Work item: Pictures aside, output each record exactly.

Dataset extract:
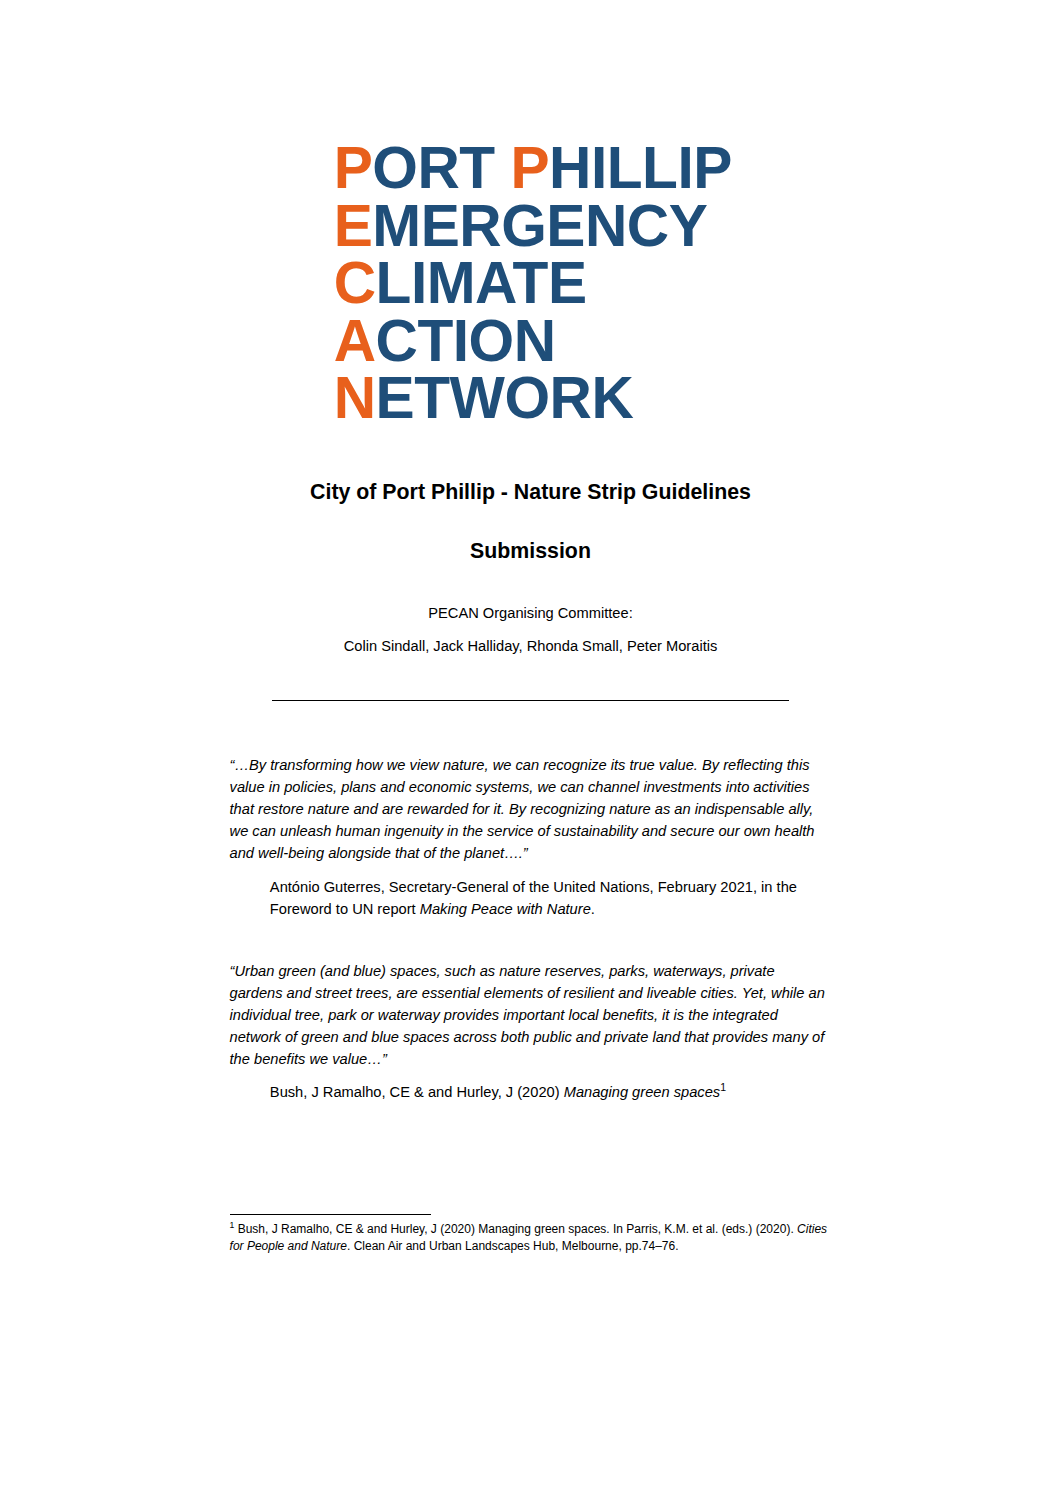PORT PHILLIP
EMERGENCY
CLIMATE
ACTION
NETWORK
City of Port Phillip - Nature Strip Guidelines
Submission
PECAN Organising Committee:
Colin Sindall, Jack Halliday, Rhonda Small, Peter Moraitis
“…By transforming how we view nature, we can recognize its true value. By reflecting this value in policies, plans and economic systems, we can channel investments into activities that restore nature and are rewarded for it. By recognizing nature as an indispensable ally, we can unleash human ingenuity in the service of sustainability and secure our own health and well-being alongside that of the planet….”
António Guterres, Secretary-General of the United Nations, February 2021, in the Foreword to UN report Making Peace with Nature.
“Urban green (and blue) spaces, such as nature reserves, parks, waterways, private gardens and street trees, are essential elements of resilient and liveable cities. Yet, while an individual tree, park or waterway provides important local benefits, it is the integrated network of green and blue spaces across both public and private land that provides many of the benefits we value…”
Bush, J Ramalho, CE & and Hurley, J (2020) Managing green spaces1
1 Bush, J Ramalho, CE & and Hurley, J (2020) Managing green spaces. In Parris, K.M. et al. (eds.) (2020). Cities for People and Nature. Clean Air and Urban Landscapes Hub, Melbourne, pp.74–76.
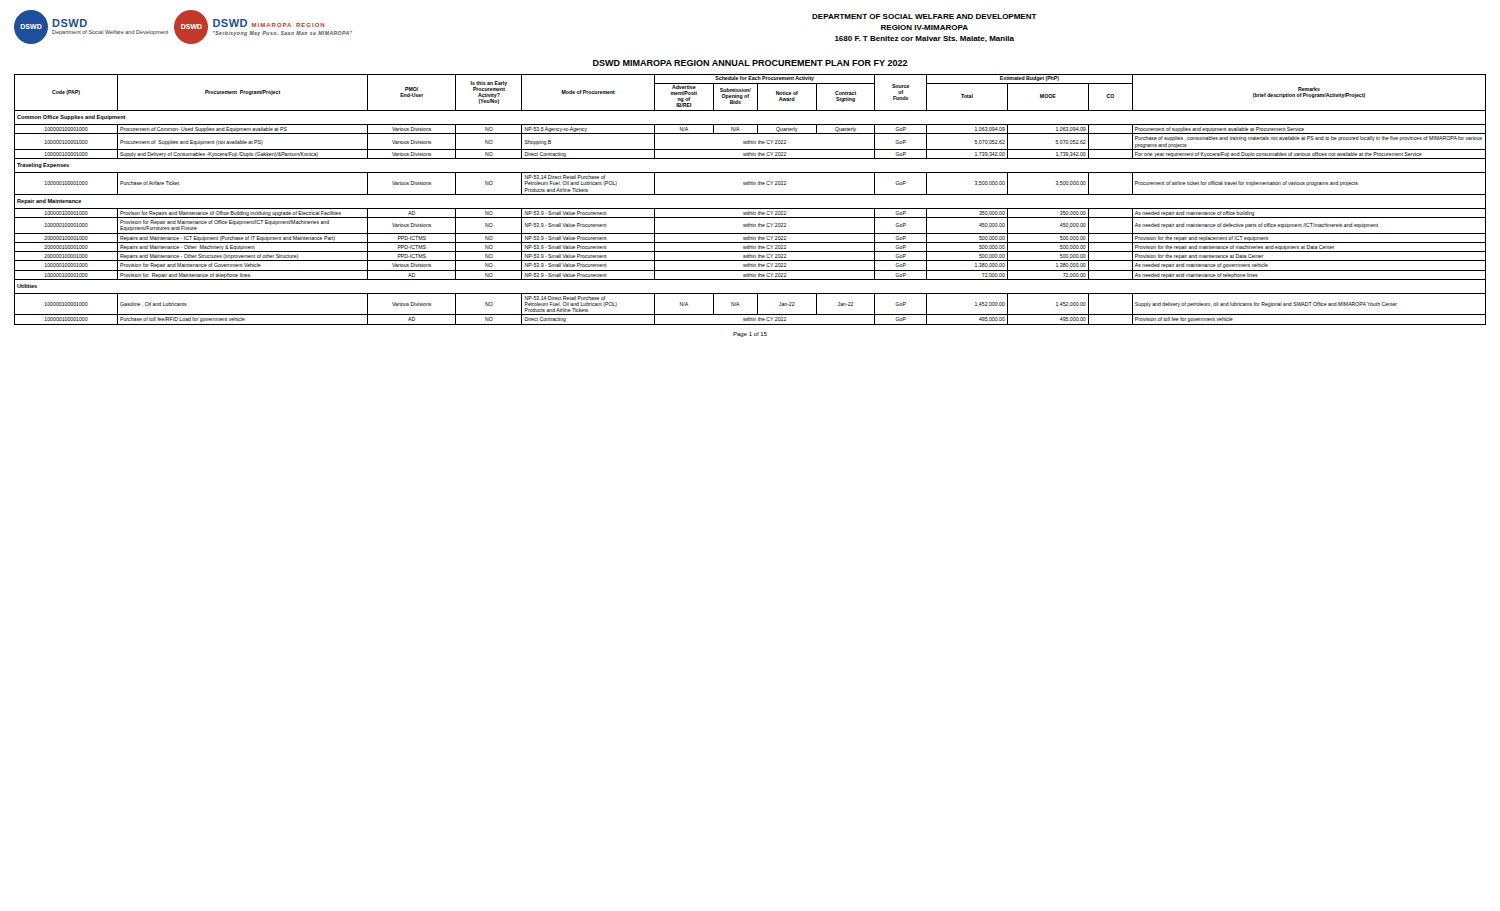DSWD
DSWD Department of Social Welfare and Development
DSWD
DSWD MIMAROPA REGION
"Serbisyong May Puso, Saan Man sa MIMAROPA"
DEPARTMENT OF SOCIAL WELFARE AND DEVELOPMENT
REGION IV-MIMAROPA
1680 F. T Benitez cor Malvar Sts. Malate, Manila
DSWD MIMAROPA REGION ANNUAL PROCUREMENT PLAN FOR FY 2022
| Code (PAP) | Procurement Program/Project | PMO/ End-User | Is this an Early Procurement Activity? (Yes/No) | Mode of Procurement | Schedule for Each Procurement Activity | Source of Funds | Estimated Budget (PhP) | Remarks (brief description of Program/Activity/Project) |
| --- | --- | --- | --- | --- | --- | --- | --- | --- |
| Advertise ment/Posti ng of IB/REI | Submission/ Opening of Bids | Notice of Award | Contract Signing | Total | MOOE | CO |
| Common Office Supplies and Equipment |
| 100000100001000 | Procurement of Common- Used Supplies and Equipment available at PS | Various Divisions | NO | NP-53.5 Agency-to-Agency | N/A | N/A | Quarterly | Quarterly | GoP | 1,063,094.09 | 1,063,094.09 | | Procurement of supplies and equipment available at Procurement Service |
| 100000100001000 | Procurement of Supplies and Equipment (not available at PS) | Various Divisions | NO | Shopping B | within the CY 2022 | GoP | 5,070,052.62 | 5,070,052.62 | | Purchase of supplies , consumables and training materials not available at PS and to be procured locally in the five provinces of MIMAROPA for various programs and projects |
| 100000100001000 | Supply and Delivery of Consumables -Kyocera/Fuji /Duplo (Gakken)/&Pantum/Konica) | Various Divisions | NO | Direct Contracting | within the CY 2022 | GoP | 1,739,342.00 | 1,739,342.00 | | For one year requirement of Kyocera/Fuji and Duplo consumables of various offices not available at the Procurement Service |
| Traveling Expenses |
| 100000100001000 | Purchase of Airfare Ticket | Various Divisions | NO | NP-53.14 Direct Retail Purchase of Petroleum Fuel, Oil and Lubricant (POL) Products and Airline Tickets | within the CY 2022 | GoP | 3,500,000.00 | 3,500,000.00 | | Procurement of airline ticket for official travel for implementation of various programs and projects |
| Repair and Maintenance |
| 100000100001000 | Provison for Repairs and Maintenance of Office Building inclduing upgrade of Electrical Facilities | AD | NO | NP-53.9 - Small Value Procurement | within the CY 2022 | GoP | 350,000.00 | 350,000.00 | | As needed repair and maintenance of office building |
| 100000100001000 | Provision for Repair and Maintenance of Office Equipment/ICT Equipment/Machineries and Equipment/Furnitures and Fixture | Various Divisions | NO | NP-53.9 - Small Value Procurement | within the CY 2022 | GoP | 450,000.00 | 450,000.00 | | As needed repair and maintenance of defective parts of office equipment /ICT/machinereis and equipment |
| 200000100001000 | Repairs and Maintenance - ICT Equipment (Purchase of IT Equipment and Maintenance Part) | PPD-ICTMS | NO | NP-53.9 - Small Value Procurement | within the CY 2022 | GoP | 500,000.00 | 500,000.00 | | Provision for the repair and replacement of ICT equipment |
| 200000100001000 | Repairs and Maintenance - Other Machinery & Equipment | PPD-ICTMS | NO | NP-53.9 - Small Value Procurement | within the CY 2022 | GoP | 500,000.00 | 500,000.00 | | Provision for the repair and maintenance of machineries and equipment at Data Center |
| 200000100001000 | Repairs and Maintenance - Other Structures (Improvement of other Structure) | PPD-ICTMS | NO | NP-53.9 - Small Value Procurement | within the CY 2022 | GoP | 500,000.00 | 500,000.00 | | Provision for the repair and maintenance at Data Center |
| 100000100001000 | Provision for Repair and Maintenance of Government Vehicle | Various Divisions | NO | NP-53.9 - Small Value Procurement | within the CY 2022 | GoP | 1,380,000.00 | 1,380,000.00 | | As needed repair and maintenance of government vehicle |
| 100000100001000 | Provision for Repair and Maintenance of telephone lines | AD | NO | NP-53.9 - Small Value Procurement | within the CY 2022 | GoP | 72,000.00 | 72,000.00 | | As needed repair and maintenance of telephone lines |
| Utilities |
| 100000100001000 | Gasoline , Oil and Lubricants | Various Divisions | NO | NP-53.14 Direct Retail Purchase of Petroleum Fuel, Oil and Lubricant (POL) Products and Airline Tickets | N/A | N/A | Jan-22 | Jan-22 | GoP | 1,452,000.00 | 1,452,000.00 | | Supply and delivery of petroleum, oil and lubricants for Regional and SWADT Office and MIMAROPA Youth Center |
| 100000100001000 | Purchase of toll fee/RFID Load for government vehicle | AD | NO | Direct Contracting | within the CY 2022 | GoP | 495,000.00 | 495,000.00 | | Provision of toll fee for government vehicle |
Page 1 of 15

Task response:
PORT PHILLIP
EMERGENCY
CLIMATE
ACTION
NETWORK
City of Port Phillip - Nature Strip Guidelines
Submission
PECAN Organising Committee:
Colin Sindall, Jack Halliday, Rhonda Small, Peter Moraitis
“…By transforming how we view nature, we can recognize its true value. By reflecting this value in policies, plans and economic systems, we can channel investments into activities that restore nature and are rewarded for it. By recognizing nature as an indispensable ally, we can unleash human ingenuity in the service of sustainability and secure our own health and well-being alongside that of the planet….”
António Guterres, Secretary-General of the United Nations, February 2021, in the Foreword to UN report Making Peace with Nature.
“Urban green (and blue) spaces, such as nature reserves, parks, waterways, private gardens and street trees, are essential elements of resilient and liveable cities. Yet, while an individual tree, park or waterway provides important local benefits, it is the integrated network of green and blue spaces across both public and private land that provides many of the benefits we value…”
Bush, J Ramalho, CE & and Hurley, J (2020) Managing green spaces1
1 Bush, J Ramalho, CE & and Hurley, J (2020) Managing green spaces. In Parris, K.M. et al. (eds.) (2020). Cities for People and Nature. Clean Air and Urban Landscapes Hub, Melbourne, pp.74–76.
DSWD
DSWD Department of Social Welfare and Development
DSWD
DSWD MIMAROPA REGION
"Serbisyong May Puso, Saan Man sa MIMAROPA"
DEPARTMENT OF SOCIAL WELFARE AND DEVELOPMENT
REGION IV-MIMAROPA
1680 F. T Benitez cor Malvar Sts. Malate, Manila
DSWD MIMAROPA REGION ANNUAL PROCUREMENT PLAN FOR FY 2022
| Code (PAP) | Procurement Program/Project | PMO/ End-User | Is this an Early Procurement Activity? (Yes/No) | Mode of Procurement | Schedule for Each Procurement Activity | Source of Funds | Estimated Budget (PhP) | Remarks (brief description of Program/Activity/Project) |
| --- | --- | --- | --- | --- | --- | --- | --- | --- |
| Advertise ment/Posti ng of IB/REI | Submission/ Opening of Bids | Notice of Award | Contract Signing | Total | MOOE | CO |
| Common Office Supplies and Equipment |
| 100000100001000 | Procurement of Common- Used Supplies and Equipment available at PS | Various Divisions | NO | NP-53.5 Agency-to-Agency | N/A | N/A | Quarterly | Quarterly | GoP | 1,063,094.09 | 1,063,094.09 | | Procurement of supplies and equipment available at Procurement Service |
| 100000100001000 | Procurement of Supplies and Equipment (not available at PS) | Various Divisions | NO | Shopping B | within the CY 2022 | GoP | 5,070,052.62 | 5,070,052.62 | | Purchase of supplies , consumables and training materials not available at PS and to be procured locally in the five provinces of MIMAROPA for various programs and projects |
| 100000100001000 | Supply and Delivery of Consumables -Kyocera/Fuji /Duplo (Gakken)/&Pantum/Konica) | Various Divisions | NO | Direct Contracting | within the CY 2022 | GoP | 1,739,342.00 | 1,739,342.00 | | For one year requirement of Kyocera/Fuji and Duplo consumables of various offices not available at the Procurement Service |
| Traveling Expenses |
| 100000100001000 | Purchase of Airfare Ticket | Various Divisions | NO | NP-53.14 Direct Retail Purchase of Petroleum Fuel, Oil and Lubricant (POL) Products and Airline Tickets | within the CY 2022 | GoP | 3,500,000.00 | 3,500,000.00 | | Procurement of airline ticket for official travel for implementation of various programs and projects |
| Repair and Maintenance |
| 100000100001000 | Provison for Repairs and Maintenance of Office Building inclduing upgrade of Electrical Facilities | AD | NO | NP-53.9 - Small Value Procurement | within the CY 2022 | GoP | 350,000.00 | 350,000.00 | | As needed repair and maintenance of office building |
| 100000100001000 | Provision for Repair and Maintenance of Office Equipment/ICT Equipment/Machineries and Equipment/Furnitures and Fixture | Various Divisions | NO | NP-53.9 - Small Value Procurement | within the CY 2022 | GoP | 450,000.00 | 450,000.00 | | As needed repair and maintenance of defective parts of office equipment /ICT/machinereis and equipment |
| 200000100001000 | Repairs and Maintenance - ICT Equipment (Purchase of IT Equipment and Maintenance Part) | PPD-ICTMS | NO | NP-53.9 - Small Value Procurement | within the CY 2022 | GoP | 500,000.00 | 500,000.00 | | Provision for the repair and replacement of ICT equipment |
| 200000100001000 | Repairs and Maintenance - Other Machinery & Equipment | PPD-ICTMS | NO | NP-53.9 - Small Value Procurement | within the CY 2022 | GoP | 500,000.00 | 500,000.00 | | Provision for the repair and maintenance of machineries and equipment at Data Center |
| 200000100001000 | Repairs and Maintenance - Other Structures (Improvement of other Structure) | PPD-ICTMS | NO | NP-53.9 - Small Value Procurement | within the CY 2022 | GoP | 500,000.00 | 500,000.00 | | Provision for the repair and maintenance at Data Center |
| 100000100001000 | Provision for Repair and Maintenance of Government Vehicle | Various Divisions | NO | NP-53.9 - Small Value Procurement | within the CY 2022 | GoP | 1,380,000.00 | 1,380,000.00 | | As needed repair and maintenance of government vehicle |
| 100000100001000 | Provision for Repair and Maintenance of telephone lines | AD | NO | NP-53.9 - Small Value Procurement | within the CY 2022 | GoP | 72,000.00 | 72,000.00 | | As needed repair and maintenance of telephone lines |
| Utilities |
| 100000100001000 | Gasoline , Oil and Lubricants | Various Divisions | NO | NP-53.14 Direct Retail Purchase of Petroleum Fuel, Oil and Lubricant (POL) Products and Airline Tickets | N/A | N/A | Jan-22 | Jan-22 | GoP | 1,452,000.00 | 1,452,000.00 | | Supply and delivery of petroleum, oil and lubricants for Regional and SWADT Office and MIMAROPA Youth Center |
| 100000100001000 | Purchase of toll fee/RFID Load for government vehicle | AD | NO | Direct Contracting | within the CY 2022 | GoP | 495,000.00 | 495,000.00 | | Provision of toll fee for government vehicle |
Page 1 of 15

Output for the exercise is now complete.